Cette évolution est considérée comme une victoire diplomatique de la Turquie, ou plus largement, comme une victoire de la diplomatie.
C’est la première conclusion de la volonté du gouvernement turc de «diminuer le nombre d’ennemis et d’augmenter le nombre de ses amis».
C’est une démonstration du danger, dans cette région, de poursuivre indéfiniment les animosités entre les pays au lieu d’être conscient de la nécessité de vivre ensemble.
Cet accord entre la Turquie et Israël va avoir de nombreuses conséquences économiques, politiques et diplomatiques. Dans ce sens, il devrait permettre le développement de nouvelles politiques au niveau du terrorisme, des migrations et de la sécurité dans la région.

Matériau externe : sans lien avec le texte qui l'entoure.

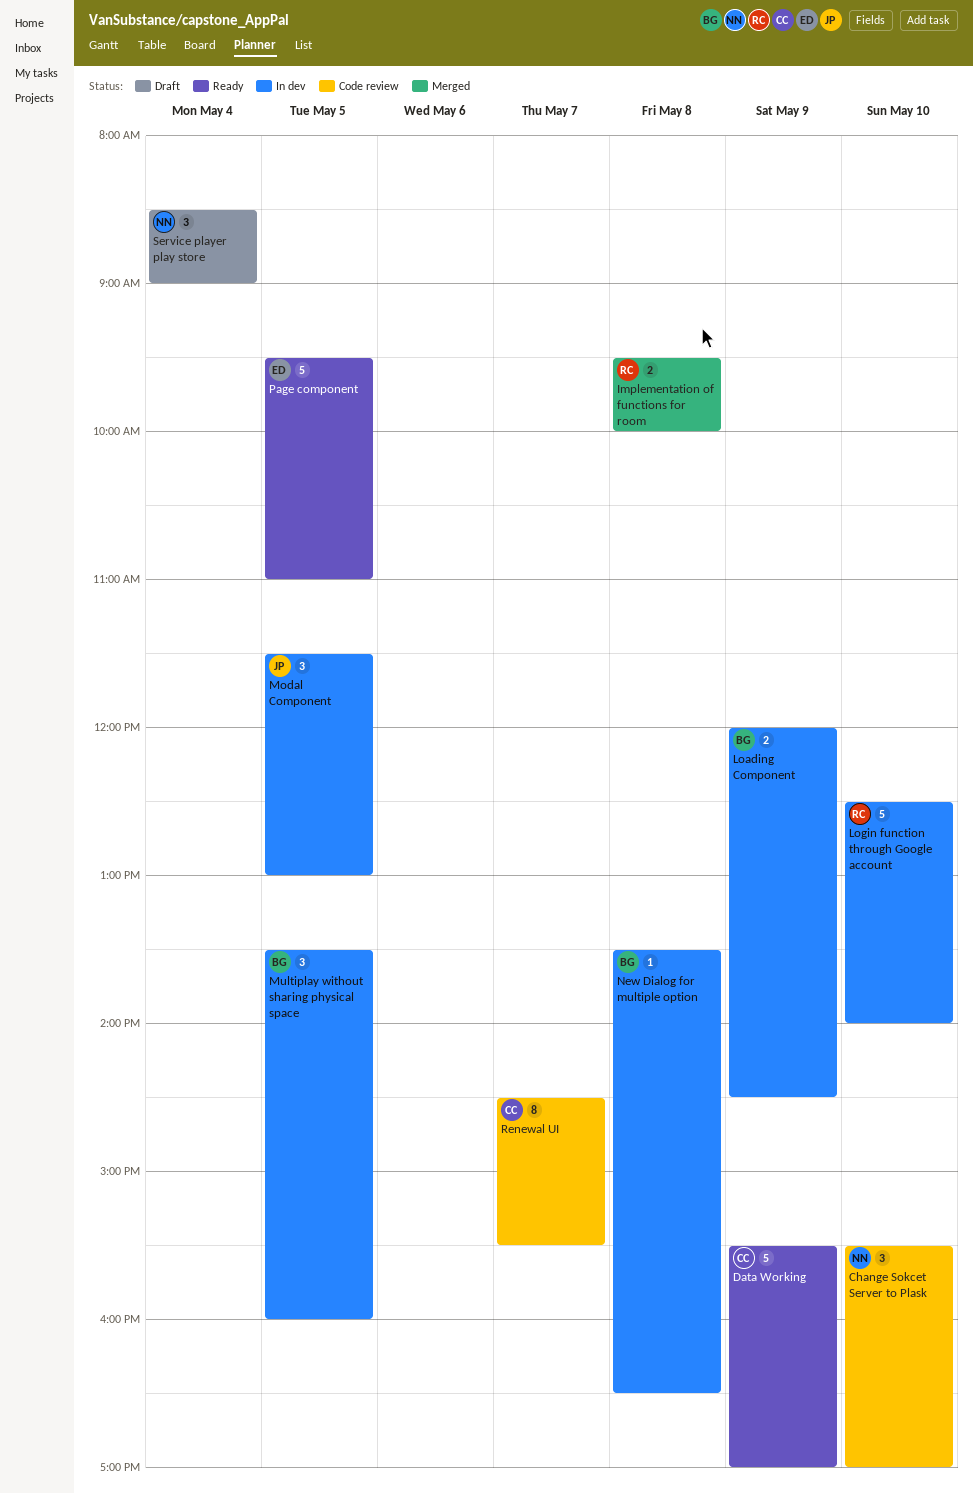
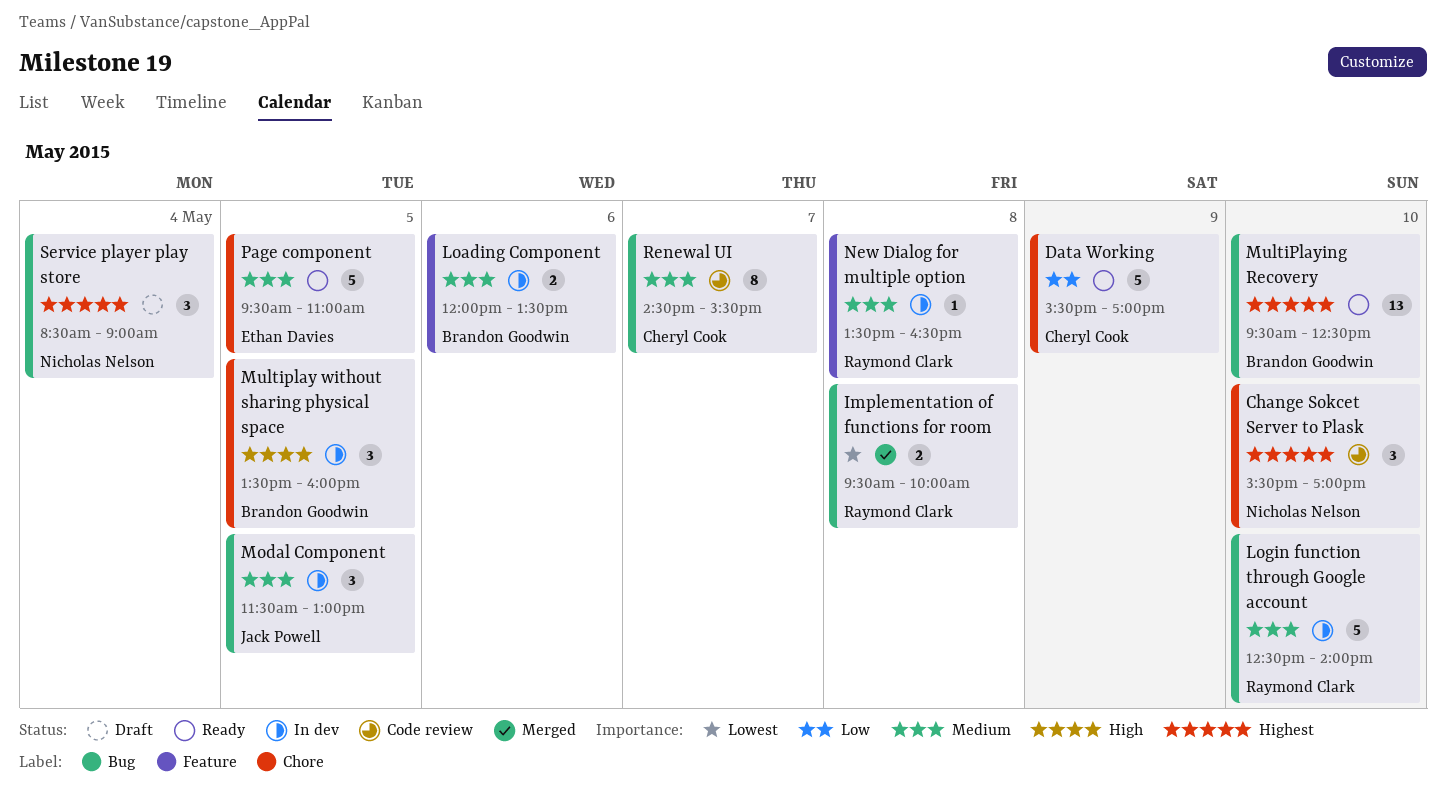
Loading Component, day: May 9 -> May 6
Loading Component, ends: 14:30 -> 13:30
MultiPlaying Recovery: none -> present
New Dialog for multiple option, owner: Brandon Goodwin -> Raymond Clark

Dans le cadre de cet accord, Israël va verser 20 millions de dollars aux familles des victimes du Mavi Marmara, c’était une des conditions de la Turquie. L’autre condition concernait le sort des Palestiniens à Gaza. Israël a accepté de lever en partie l’embargo imposé à Gaza. Ainsi, la Turquie va assurer l’acheminement d’aides humanitaires via le port israélien d’Ashdod.
Grâce à cet accord, la Turquie va pouvoir poursuivre sa politique de soutien aux Palestiniens, de plus en plus seuls sur la scène internationale. Les conditions de vie des Palestiniens à Gaza vont être aussi améliorées.
Pour cette raison, le gouvernement palestinien et Hamas, avec qui la Turquie a agi en régulière concertation, ont accueilli avec satisfaction cet accord.
La Turquie va construire un hôpital d’une capacité de 200 lits à Gaza. Elle va acheminer les aides humanitaires : un premier navire transportant 14 000 tonnes d’aliments va quitter la Turquie ce vendredi. De plus, les infrastructures vont être renouvelées et développées, notamment concernant l’eau et l’électricité, dans le cadre d’une coopération avec l’Allemagne.
Dans le secteur de Jénine, de nombreux logements vont être construits.
Pour Israël, cet accord va offrir de nouvelles perspectives dans la région.
Tel Aviv s’inquiète de l’intervention russe en Syrie et du rapprochement Etats-Unis-Iran.
Avec cet accord, la Turquie et Israël ont montré une nouvelle fois que les relations entre ces deux pays ont une importance stratégique dans la région.
De plus, Israël pourra faire transiter son gaz naturel par la Turquie pour le vendre en Europe.
Ces évolutions diplomatiques avec Israël et la Russie indiquent que des changements dans la politique de la Turquie vis-à-vis de la Syrie sont à prévoir.
Les tensions entre Ankara et Damas devraient laisser la place aux procédés diplomatiques.
Un rapprochement de la Turquie avec l’Egypte pourrait voir le jour rapidement.
Tous ces événements devraient soulager aussi l’Europe qui fait face à des crises économiques et migratoires et qui est confrontée au racisme et au terrorisme.
Le référendum britannique qui s’est soldé par le choix du Brexit (sortie de l’UE) pousse l’Europe à revoir son projet et à développer de nouvelles politiques.
Il est fort probable que la Turquie sera un membre fort de la nouvelle Union Européenne qui verra le jour.